- [Records to process]:
──────

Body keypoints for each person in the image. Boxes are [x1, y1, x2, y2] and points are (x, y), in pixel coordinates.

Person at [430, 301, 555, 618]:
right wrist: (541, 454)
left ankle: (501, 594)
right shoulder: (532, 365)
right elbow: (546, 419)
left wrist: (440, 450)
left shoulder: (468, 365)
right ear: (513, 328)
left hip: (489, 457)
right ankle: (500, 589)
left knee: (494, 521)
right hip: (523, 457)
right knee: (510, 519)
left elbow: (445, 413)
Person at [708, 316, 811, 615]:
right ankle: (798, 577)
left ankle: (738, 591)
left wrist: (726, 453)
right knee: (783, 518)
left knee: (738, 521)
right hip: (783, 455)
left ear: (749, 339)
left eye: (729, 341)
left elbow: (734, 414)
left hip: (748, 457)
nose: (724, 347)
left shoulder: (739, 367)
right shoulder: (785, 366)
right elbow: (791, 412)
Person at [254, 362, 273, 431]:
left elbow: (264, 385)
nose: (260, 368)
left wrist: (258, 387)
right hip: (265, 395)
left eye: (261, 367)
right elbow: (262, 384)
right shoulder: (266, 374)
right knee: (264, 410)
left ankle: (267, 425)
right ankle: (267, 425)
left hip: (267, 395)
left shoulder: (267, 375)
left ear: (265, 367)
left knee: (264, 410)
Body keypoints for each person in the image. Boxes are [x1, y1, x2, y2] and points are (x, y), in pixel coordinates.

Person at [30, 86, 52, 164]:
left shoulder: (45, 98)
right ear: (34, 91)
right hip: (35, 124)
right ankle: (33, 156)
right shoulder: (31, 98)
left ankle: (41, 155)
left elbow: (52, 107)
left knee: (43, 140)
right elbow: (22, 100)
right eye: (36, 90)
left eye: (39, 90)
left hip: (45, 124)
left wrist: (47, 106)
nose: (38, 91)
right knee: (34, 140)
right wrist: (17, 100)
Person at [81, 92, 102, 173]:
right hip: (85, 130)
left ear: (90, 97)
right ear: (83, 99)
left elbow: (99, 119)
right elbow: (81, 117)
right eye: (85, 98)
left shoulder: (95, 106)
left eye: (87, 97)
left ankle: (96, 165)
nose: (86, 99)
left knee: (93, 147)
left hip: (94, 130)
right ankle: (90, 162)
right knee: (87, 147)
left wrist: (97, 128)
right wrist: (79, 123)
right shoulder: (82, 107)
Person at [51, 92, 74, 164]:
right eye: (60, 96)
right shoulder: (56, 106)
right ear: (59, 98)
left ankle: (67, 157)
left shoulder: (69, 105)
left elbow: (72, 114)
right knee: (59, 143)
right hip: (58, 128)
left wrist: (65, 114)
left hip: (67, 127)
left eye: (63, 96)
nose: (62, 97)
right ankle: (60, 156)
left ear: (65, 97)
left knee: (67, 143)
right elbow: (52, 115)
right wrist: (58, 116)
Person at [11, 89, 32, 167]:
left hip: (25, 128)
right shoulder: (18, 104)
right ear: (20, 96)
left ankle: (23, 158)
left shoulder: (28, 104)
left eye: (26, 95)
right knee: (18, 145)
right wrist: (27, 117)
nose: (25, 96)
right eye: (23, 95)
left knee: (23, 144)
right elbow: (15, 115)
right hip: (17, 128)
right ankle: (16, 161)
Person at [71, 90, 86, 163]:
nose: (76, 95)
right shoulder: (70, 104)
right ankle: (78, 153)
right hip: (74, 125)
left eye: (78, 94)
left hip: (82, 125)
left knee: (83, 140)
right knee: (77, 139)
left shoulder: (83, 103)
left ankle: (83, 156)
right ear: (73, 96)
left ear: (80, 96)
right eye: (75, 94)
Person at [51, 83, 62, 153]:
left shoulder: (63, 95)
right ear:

──────

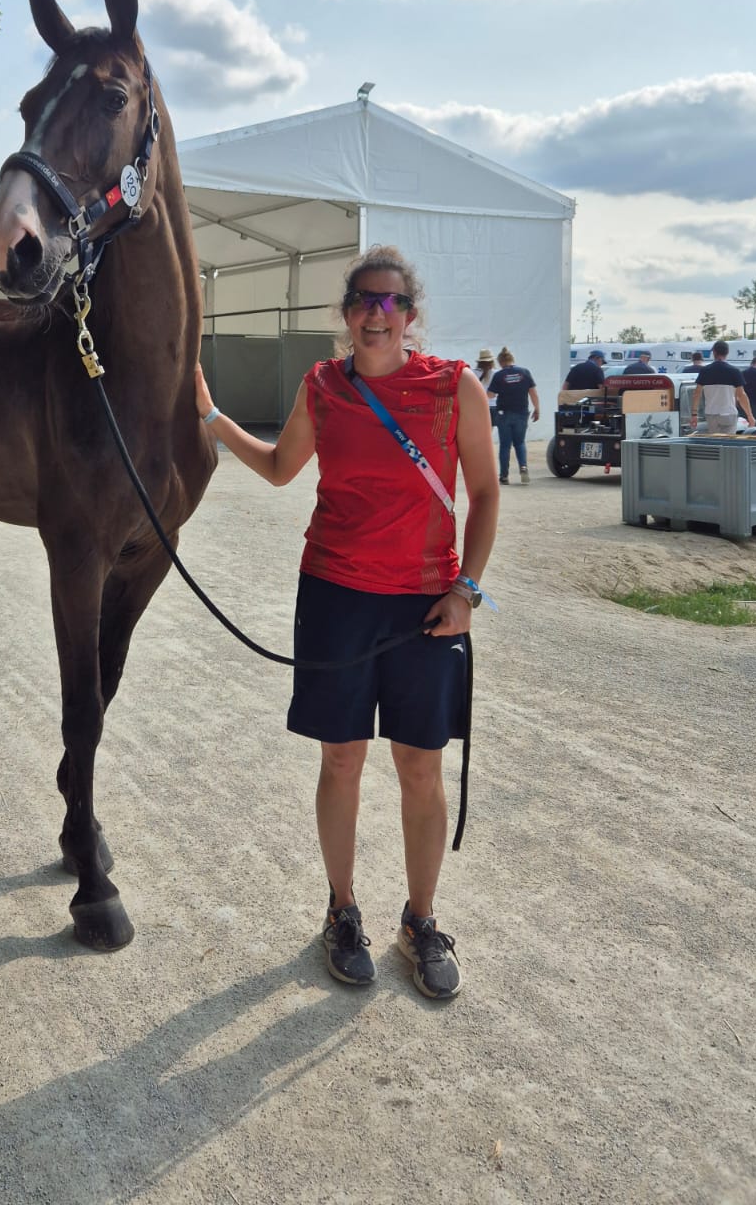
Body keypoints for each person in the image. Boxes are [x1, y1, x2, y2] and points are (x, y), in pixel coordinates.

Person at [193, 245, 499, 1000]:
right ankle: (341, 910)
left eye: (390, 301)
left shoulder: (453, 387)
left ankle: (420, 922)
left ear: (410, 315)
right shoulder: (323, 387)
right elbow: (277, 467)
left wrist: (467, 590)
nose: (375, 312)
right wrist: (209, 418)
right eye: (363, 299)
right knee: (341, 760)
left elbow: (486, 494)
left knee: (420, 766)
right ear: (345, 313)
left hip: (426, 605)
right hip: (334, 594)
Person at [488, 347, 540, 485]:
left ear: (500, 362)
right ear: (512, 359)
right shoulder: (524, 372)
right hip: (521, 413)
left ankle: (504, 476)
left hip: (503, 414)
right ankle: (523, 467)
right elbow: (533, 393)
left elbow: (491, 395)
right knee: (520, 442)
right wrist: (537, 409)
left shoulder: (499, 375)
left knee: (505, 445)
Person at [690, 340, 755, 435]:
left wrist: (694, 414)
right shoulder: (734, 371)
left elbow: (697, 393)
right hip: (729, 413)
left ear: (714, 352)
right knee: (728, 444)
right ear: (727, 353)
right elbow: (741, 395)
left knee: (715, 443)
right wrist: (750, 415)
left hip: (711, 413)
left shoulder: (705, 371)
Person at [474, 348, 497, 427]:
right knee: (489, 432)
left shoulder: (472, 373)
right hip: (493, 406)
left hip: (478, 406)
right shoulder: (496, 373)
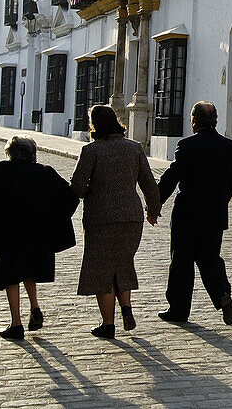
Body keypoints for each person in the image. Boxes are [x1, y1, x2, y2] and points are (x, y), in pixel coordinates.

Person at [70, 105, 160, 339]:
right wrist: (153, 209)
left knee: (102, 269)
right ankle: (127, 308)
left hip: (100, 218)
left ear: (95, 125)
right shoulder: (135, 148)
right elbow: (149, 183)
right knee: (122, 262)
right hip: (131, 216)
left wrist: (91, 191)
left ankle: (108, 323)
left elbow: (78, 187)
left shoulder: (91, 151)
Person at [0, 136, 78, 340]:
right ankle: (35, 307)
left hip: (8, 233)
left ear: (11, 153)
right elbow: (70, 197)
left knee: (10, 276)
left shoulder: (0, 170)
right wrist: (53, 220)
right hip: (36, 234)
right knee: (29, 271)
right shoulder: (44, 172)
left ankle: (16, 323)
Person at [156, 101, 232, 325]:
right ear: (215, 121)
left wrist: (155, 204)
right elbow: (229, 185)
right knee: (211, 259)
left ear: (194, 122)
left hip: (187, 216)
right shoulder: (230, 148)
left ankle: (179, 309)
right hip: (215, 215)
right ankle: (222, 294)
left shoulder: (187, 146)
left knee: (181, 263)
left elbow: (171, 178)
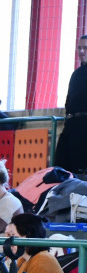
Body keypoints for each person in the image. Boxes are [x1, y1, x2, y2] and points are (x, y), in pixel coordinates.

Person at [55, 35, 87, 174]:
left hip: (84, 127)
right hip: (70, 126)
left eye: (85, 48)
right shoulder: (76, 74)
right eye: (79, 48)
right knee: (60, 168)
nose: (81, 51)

──────

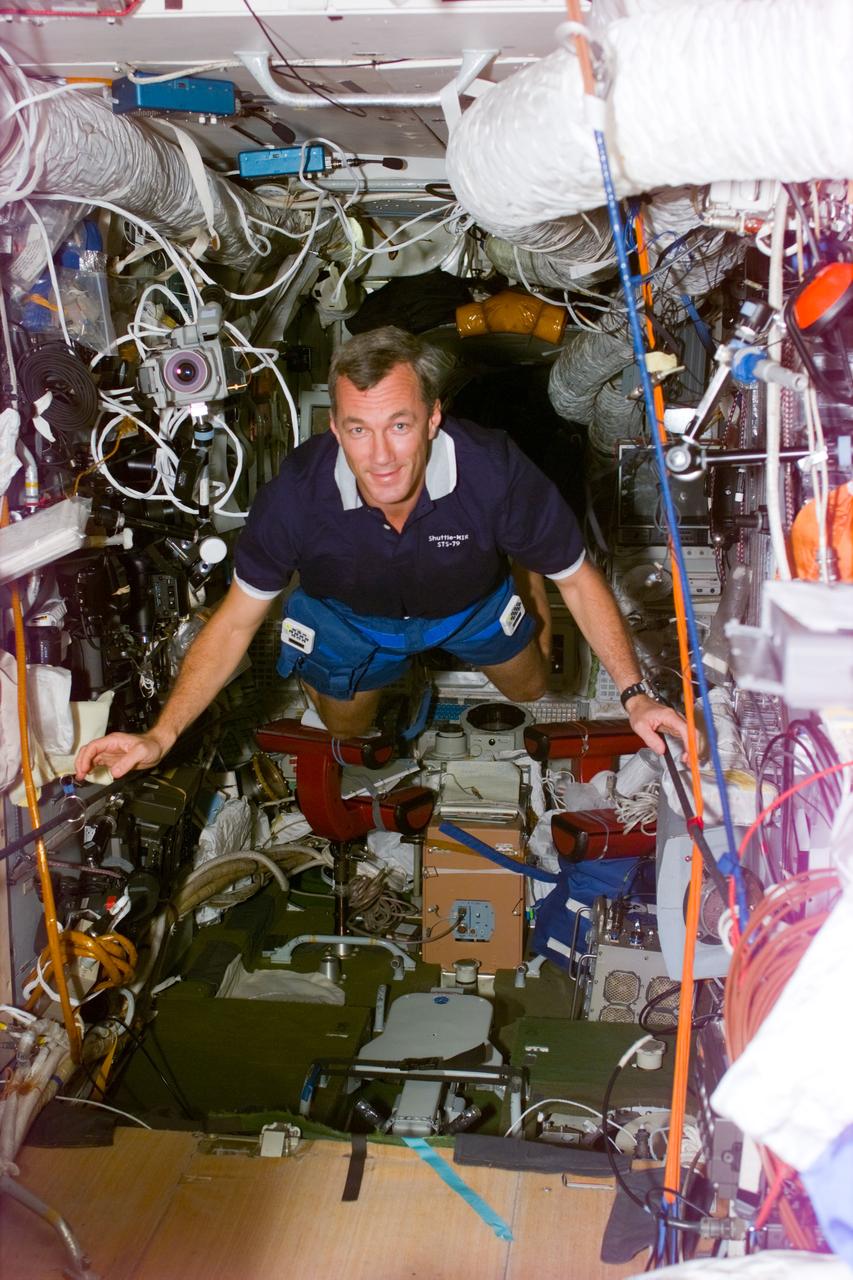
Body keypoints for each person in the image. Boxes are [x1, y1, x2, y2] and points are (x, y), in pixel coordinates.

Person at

──────

- [Problem]: Looking only at the data above, say how many of its lines contain the string "nose", and nothing more.

- [Solution to this problem]: 9